What’s New in InfluxDB 3 Explorer 1.7: Table Management, Data Import, Transforms, and More
By
Daniel Campbell
Apr 15, 2026
Product
Developer
Navigate to:
InfluxDB 3 Explorer 1.7 is a step forward for anyone who wants to manage their time series data without constantly switching between the UI and a terminal. This release adds table-level schema management, the ability to import data from other InfluxDB instances, and a new Transform Data section to reshape your data, all within the Explorer UI.
Table management
Previously, if you wanted to see what tables existed inside a database, you had to query system tables or use the API. The new Manage Tables page changes that. You can get there from the sidebar or from the new actions menu on any database in the Manage Databases page. That actions menu gives you quick access to query a database, view its tables, or delete it.
The Manage Tables page lists every table in the selected database, along with its column count, type, and any configured Distinct Value or Last Value Caches. Use the toggle filters to show or hide system tables and deleted tables. Deleted tables show up with a “Pending Delete” badge when the Show Deleted Tables toggle is enabled, so you always have visibility into what’s been removed.

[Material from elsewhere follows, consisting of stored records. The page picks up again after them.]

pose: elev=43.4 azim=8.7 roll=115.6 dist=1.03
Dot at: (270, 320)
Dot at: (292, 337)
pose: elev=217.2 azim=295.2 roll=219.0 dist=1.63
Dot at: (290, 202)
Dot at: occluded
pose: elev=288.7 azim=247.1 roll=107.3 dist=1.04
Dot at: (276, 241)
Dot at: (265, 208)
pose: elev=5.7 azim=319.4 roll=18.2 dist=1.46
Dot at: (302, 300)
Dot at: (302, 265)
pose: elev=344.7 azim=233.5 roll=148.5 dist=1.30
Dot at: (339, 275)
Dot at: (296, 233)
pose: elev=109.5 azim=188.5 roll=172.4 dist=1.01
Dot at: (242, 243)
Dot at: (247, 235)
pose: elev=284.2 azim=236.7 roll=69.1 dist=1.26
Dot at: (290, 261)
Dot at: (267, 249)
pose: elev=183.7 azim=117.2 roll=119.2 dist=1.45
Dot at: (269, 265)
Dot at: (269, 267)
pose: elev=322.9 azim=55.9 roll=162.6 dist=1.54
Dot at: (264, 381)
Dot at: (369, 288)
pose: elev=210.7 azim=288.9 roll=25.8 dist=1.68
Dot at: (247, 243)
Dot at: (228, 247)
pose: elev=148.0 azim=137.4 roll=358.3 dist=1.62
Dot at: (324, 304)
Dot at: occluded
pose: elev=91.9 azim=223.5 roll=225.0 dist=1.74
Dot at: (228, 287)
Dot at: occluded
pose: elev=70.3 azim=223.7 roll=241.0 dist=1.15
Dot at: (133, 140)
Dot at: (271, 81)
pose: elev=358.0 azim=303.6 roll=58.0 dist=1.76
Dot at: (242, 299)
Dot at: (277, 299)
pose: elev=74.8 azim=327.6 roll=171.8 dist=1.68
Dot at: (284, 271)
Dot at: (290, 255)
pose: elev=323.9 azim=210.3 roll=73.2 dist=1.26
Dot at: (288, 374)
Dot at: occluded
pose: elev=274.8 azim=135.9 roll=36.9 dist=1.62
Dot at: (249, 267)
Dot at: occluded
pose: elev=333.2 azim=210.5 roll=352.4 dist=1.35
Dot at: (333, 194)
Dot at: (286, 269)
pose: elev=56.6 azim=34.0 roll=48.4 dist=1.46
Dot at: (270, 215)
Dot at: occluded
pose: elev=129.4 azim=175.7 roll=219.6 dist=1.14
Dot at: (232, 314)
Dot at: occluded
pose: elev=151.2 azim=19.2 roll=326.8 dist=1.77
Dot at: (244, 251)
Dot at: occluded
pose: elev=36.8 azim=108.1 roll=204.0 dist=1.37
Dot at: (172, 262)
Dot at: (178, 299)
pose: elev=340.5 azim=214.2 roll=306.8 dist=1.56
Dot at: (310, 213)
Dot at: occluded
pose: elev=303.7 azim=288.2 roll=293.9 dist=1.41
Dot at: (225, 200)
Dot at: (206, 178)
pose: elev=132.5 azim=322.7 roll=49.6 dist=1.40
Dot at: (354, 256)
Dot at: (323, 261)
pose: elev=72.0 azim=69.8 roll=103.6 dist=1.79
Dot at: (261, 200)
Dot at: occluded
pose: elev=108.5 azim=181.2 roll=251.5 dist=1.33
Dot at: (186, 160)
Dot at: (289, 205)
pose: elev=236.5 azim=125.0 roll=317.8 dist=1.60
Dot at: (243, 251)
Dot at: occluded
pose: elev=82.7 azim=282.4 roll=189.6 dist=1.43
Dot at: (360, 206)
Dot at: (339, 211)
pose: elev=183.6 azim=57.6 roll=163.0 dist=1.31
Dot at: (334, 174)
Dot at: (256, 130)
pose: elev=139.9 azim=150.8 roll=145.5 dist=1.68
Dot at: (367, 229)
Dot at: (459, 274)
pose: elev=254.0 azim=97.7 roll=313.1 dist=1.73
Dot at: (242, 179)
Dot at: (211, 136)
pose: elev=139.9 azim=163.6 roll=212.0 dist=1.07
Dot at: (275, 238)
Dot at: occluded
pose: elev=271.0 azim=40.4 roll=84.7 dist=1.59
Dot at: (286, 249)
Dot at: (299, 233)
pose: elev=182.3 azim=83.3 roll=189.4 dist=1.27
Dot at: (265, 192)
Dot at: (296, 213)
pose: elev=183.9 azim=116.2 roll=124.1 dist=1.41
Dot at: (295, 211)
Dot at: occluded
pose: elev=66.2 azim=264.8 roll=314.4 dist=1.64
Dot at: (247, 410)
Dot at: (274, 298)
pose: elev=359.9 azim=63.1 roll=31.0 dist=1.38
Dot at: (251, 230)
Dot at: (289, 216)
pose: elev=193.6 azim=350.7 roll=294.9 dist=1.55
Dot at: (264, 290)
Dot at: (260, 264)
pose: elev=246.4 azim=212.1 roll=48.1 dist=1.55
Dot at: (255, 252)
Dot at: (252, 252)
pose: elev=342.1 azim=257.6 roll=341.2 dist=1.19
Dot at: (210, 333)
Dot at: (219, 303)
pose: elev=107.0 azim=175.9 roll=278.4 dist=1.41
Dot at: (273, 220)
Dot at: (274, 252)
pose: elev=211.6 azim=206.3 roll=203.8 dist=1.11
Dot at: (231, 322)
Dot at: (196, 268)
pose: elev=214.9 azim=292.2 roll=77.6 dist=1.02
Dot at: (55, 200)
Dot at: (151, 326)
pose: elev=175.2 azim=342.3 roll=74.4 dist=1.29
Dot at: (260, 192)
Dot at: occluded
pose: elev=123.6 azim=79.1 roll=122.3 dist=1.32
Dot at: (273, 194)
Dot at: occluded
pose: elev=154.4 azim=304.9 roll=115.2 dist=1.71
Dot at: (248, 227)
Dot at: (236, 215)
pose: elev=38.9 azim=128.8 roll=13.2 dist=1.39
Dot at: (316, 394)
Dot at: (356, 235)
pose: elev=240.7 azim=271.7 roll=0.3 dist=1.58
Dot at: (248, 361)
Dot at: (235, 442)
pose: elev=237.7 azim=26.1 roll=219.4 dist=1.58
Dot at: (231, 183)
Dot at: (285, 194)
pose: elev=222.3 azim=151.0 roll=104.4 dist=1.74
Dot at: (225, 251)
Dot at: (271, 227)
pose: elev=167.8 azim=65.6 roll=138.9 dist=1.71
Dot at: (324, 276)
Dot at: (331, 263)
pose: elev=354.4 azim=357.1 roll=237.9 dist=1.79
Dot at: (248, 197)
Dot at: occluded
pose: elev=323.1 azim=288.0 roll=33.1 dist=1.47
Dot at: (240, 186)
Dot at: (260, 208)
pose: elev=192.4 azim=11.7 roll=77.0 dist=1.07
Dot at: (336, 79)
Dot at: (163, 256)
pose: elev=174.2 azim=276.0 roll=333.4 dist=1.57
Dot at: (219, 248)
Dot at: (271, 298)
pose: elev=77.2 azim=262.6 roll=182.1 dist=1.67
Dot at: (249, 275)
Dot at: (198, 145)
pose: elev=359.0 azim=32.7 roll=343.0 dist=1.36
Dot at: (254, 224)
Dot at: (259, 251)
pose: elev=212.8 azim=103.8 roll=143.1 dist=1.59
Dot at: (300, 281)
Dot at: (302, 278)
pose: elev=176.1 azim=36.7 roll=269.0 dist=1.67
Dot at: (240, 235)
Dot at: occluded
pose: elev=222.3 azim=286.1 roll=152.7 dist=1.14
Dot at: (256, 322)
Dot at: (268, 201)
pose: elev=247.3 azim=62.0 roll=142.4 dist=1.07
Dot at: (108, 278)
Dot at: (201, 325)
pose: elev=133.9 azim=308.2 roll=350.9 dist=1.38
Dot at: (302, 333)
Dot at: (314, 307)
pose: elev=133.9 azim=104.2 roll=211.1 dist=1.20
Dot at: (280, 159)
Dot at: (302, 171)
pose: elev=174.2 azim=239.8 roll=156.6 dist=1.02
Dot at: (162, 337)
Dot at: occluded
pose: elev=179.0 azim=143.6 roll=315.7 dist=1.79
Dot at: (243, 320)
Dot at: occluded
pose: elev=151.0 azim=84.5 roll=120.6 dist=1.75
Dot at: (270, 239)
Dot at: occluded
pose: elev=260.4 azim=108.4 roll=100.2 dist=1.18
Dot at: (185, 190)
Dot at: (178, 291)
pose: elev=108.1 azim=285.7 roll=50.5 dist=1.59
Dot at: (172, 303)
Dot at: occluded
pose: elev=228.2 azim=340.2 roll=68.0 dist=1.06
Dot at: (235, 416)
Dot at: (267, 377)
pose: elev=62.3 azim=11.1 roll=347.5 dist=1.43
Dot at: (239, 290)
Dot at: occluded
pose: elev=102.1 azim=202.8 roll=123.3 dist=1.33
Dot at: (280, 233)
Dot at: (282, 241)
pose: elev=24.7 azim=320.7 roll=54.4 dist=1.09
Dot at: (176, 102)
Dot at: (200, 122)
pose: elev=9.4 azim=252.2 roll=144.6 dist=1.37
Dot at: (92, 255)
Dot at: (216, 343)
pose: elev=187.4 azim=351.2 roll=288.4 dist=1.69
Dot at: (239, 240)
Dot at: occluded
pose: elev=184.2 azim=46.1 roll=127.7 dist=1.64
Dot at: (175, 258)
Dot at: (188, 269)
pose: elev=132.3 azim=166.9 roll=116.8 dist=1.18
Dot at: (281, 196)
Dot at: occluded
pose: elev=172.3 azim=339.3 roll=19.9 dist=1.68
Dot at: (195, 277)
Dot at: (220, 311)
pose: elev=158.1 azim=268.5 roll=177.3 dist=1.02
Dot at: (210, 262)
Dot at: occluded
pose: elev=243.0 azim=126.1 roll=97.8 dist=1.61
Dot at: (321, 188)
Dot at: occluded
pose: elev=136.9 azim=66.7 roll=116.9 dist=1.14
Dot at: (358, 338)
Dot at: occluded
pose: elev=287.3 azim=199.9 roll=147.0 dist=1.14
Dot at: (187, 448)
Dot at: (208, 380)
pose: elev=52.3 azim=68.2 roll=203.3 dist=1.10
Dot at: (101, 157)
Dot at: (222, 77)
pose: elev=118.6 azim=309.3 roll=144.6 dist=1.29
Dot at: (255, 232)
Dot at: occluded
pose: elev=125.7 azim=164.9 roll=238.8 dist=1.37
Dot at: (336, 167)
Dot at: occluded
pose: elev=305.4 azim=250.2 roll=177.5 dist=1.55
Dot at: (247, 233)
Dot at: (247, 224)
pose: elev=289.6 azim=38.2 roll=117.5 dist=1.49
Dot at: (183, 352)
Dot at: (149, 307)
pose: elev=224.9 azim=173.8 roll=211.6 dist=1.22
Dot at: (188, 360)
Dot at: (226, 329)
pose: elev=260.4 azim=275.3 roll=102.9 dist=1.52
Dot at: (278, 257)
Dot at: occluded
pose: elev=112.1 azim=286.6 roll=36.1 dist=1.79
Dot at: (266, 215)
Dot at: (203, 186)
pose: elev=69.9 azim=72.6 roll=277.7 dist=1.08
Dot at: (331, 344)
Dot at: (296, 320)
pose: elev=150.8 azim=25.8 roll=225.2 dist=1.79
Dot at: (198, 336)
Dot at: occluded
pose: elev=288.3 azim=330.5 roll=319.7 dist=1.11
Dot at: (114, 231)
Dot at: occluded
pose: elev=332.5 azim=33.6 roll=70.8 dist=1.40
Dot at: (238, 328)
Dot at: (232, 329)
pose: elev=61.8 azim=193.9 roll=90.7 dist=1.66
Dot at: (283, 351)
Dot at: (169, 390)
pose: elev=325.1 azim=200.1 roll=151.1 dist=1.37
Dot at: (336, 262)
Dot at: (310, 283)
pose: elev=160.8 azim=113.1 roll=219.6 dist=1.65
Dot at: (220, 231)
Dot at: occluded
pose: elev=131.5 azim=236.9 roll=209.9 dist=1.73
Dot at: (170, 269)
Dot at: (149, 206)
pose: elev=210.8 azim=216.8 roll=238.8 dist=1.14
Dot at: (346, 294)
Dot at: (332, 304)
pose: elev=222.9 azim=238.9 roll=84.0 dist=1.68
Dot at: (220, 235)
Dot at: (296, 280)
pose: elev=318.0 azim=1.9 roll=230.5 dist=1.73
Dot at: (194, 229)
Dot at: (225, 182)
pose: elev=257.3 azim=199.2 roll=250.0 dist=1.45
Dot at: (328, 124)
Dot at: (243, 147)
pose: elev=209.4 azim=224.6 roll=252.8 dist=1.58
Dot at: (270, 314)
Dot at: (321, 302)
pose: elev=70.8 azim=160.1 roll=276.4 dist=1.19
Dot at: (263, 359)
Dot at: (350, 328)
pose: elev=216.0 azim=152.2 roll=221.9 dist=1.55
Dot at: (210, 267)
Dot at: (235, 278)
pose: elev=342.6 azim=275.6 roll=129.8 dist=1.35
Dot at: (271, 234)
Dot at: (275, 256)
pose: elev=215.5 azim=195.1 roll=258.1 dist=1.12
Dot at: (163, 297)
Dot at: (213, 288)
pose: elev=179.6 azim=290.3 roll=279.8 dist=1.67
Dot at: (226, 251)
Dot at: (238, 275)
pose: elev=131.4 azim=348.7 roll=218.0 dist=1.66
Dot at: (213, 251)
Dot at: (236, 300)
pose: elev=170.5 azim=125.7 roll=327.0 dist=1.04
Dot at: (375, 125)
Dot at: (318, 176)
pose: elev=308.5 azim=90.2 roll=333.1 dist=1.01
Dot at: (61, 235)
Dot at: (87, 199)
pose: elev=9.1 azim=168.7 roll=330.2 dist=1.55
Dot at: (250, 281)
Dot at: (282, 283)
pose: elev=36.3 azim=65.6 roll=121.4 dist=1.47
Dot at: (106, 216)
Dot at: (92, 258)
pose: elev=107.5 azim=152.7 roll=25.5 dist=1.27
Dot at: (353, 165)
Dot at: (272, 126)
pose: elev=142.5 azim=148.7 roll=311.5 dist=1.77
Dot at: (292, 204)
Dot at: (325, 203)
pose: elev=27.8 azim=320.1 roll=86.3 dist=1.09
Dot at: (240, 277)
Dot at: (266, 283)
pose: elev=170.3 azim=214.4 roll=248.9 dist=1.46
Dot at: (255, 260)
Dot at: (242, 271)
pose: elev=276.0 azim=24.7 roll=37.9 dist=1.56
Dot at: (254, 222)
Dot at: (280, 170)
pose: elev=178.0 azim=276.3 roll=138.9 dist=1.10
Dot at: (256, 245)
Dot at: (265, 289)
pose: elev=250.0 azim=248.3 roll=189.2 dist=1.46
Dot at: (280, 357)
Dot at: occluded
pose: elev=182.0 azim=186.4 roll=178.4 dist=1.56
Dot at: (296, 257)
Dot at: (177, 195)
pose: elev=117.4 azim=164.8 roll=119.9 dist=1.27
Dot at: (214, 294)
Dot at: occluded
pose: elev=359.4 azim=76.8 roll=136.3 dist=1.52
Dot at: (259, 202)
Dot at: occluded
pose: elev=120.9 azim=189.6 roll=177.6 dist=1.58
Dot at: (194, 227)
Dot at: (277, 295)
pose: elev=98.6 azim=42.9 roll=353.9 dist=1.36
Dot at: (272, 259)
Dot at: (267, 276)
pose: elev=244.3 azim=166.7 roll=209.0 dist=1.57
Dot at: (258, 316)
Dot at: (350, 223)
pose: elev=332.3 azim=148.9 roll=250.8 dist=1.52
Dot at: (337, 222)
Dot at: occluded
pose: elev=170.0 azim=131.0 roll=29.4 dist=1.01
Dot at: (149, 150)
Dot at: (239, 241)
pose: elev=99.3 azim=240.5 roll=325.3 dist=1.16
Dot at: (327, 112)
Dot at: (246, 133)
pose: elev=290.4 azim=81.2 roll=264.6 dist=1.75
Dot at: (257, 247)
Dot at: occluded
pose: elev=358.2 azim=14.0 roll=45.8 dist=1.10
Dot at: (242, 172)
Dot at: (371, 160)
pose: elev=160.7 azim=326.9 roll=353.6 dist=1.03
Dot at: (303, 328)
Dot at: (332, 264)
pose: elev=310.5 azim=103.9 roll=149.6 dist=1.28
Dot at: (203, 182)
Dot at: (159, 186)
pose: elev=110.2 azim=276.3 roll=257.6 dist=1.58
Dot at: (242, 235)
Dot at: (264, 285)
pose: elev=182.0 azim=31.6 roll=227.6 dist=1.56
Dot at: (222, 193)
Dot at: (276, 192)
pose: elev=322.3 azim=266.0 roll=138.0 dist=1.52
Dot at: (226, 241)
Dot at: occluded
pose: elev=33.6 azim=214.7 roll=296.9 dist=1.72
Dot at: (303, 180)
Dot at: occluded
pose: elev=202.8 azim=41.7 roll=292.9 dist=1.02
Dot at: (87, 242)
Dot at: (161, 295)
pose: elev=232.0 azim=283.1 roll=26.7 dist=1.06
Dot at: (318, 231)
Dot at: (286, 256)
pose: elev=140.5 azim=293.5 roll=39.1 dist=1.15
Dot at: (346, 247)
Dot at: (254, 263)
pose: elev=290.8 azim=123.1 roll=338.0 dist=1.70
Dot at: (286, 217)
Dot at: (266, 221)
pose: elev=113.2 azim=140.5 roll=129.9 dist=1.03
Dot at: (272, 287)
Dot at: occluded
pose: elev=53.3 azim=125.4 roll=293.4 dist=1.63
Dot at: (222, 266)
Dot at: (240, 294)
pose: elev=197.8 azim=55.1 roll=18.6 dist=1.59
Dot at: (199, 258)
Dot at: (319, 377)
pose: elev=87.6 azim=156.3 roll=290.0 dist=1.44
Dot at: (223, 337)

You can also create new tables directly from this page. The Create Table dialog lets you define the schema up front: name, fields with data types, optional tags, and a retention period. This is useful when you want to control your schema explicitly rather than relying on schema-on-write to infer types from the first arriving data points.
From any table’s action menu, you can jump straight to the Data Explorer with a pre-built query for that table.

Import from InfluxDB
The next few features I’ll discuss are enhancements that make it much easier to work with the InfluxDB 3 Processing Engine.
Moving data between InfluxDB instances used to mean writing scripts, dealing with export formats, and coordinating tokens across environments. The new Import from InfluxDB feature provides a guided workflow for migrating small-to-medium datasets from any existing InfluxDB v1, v2, or v3 instance (assuming v3 Schema compatibility) into your current InfluxDB 3 database.
You’ll find it under the Write Data section, on both the Dev Data and Production Data pages. The workflow walks you through selecting a target database (or creating a new one), connecting to a source InfluxDB instance, authenticating, and then choosing which databases and tables to import.

Before committing to the import, perform a dry run that shows you exactly what will be transferred, including the source and destination, the number of tables, the estimated row count, and how long it should take. Advanced options let you tune the batch size and concurrency if you need to balance import speed against resource usage.
Once you start the import, a live progress view shows you how far along things are, how many rows have been imported, and the current status of each table. When it finishes, a “Query this database” button takes you straight to the Data Explorer so you can verify everything landed correctly.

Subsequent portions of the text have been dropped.